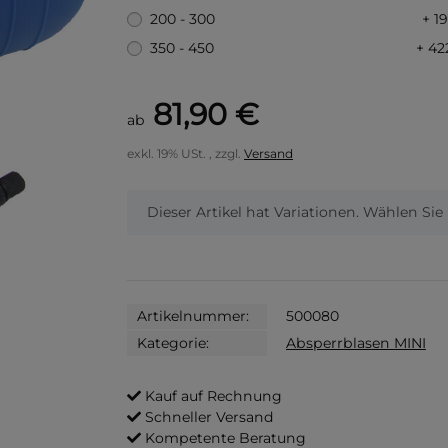
200 - 300
+ 1
350 - 450
+ 42
81,90 €
ab
exkl. 19% USt. , zzgl.
Versand
x
Dieser Artikel hat Variationen. Wählen Sie
Artikelnummer:
500080
Kategorie:
Absperrblasen MINI
Kauf auf Rechnung
Schneller Versand
Kompetente Beratung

───

> Task directions
Transcribe the whole listing exactly but exclude images.

> Exercise result
200 - 300
+ 1
350 - 450
+ 42
81,90 €
ab
exkl. 19% USt. , zzgl.
Versand
x
Dieser Artikel hat Variationen. Wählen Sie
Artikelnummer:
500080
Kategorie:
Absperrblasen MINI
Kauf auf Rechnung
Schneller Versand
Kompetente Beratung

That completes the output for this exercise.